Brooklyn Daily Eagle

MANHATTAN — Whole Foods Market Inc. passed its final city hurdle Tuesday as the Board of Standards and Appeals (BSA) gave its unanimous approval to the grocery chain’s variance request, necessary to allow construction of the long-awaited 52,000-square-foot store on a lot zoned for only 10,000 square feet of commercial space.

“The Board did approve the variance by a vote of 5-0,” Jeffrey Mulligan, BSA executive director, told the Eagle in an email Tuesday.

“Today was only the vote,” he added. “The public did testify at the two earlier public hearings on the project — one in December and one in January.”

Said Michael Sinatra, a spokesperson for Whole Foods, “We’re very proud and appreciative to have received this approval from the New York City BSA, which joins the borough president, local councilmember, Brooklyn Community Board 6, area organizations and residents in supporting our plan to bring a store to Third Street and Third Avenue.

“Whole Foods Market is proud to be joining this community and excited to move this project forward and begin building our store, which is scheduled to open in 2013.”

According to Sinatra, the 52,000-square-foot store will have a 20,000-square-foot greenhouse on the roof plus on-site surface parking for 248 cars, and a new, publicly-accessible waterfront esplanade along the Gowanus Canal.  
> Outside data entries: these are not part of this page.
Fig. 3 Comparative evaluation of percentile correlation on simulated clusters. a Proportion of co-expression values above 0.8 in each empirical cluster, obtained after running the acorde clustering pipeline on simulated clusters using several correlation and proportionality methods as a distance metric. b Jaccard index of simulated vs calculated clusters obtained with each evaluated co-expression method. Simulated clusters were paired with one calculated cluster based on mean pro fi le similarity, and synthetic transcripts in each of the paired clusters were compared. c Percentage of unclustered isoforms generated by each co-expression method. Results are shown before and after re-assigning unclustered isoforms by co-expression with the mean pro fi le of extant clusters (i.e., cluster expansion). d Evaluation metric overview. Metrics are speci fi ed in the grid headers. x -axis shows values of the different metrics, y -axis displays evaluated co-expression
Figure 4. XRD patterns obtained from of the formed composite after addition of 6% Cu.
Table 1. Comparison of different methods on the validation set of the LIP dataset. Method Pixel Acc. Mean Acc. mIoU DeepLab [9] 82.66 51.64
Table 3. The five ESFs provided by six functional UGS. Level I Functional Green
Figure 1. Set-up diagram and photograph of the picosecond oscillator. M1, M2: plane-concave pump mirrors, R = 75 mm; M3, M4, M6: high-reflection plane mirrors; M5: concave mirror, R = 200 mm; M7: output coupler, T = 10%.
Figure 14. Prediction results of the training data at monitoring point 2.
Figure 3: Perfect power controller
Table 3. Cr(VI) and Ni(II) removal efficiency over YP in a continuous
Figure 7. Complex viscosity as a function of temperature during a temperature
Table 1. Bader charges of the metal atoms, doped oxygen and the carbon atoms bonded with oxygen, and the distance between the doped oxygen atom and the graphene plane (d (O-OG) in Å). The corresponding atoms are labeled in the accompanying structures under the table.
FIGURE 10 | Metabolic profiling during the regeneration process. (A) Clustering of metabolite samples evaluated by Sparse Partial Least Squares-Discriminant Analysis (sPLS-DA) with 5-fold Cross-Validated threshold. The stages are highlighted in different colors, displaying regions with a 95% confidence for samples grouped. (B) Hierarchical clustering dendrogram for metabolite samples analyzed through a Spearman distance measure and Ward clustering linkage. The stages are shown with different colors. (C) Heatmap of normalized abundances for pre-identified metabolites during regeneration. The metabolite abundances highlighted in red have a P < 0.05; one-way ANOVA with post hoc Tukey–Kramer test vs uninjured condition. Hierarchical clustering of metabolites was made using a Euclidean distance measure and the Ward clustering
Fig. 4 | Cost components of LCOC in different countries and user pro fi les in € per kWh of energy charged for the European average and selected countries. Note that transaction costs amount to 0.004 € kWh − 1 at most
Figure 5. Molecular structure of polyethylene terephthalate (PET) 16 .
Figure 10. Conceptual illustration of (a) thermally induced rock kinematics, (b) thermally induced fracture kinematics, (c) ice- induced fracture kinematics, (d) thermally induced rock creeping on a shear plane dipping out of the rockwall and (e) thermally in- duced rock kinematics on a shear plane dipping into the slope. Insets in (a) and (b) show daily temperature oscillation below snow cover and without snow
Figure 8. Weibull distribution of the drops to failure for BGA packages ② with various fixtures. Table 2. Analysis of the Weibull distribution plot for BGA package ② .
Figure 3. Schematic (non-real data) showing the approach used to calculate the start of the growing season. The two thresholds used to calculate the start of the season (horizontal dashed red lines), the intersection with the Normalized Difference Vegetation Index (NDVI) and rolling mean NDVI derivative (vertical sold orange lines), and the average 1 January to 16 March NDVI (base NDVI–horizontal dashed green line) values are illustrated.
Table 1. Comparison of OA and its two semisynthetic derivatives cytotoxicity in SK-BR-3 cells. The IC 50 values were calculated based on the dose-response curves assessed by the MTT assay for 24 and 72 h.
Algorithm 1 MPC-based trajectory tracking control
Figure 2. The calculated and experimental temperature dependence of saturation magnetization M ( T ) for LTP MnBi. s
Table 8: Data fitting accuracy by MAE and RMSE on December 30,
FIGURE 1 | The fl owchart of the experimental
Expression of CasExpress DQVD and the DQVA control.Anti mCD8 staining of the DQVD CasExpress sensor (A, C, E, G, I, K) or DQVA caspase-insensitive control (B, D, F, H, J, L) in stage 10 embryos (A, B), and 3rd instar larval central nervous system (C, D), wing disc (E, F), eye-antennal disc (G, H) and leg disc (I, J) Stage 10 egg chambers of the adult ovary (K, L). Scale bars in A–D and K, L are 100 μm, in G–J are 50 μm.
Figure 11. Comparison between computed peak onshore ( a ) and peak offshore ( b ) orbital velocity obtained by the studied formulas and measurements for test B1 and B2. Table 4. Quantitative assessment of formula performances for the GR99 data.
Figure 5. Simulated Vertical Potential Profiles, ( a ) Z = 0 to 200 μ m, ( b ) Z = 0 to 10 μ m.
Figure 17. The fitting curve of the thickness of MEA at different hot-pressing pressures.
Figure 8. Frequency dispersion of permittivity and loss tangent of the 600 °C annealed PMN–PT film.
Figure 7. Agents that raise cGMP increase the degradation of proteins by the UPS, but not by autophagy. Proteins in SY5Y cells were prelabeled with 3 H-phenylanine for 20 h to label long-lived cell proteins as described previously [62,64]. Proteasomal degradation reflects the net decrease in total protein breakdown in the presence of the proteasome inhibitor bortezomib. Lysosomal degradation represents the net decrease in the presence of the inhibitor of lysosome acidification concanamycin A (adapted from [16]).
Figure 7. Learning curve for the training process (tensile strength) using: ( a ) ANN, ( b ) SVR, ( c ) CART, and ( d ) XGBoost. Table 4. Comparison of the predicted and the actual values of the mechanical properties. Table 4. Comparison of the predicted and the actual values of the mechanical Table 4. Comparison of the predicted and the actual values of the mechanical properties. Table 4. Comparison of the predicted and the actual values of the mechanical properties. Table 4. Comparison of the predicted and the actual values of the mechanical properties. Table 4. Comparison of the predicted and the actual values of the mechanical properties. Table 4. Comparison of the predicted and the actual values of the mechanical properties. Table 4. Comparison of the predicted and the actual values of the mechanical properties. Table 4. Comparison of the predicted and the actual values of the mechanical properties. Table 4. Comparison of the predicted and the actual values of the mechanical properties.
 As the Eagle has reported, it has been seven years since Whole Foods acquired the property at Third Street and Third Avenue in Gowanus in 2005. In the interim, the company has cleaned up the toxic waste at the site, has dealt with the public’s concerns about parking and traffic and, as The New York Times noted in an article on Monday, has opened four other stores in Manhattan in that time.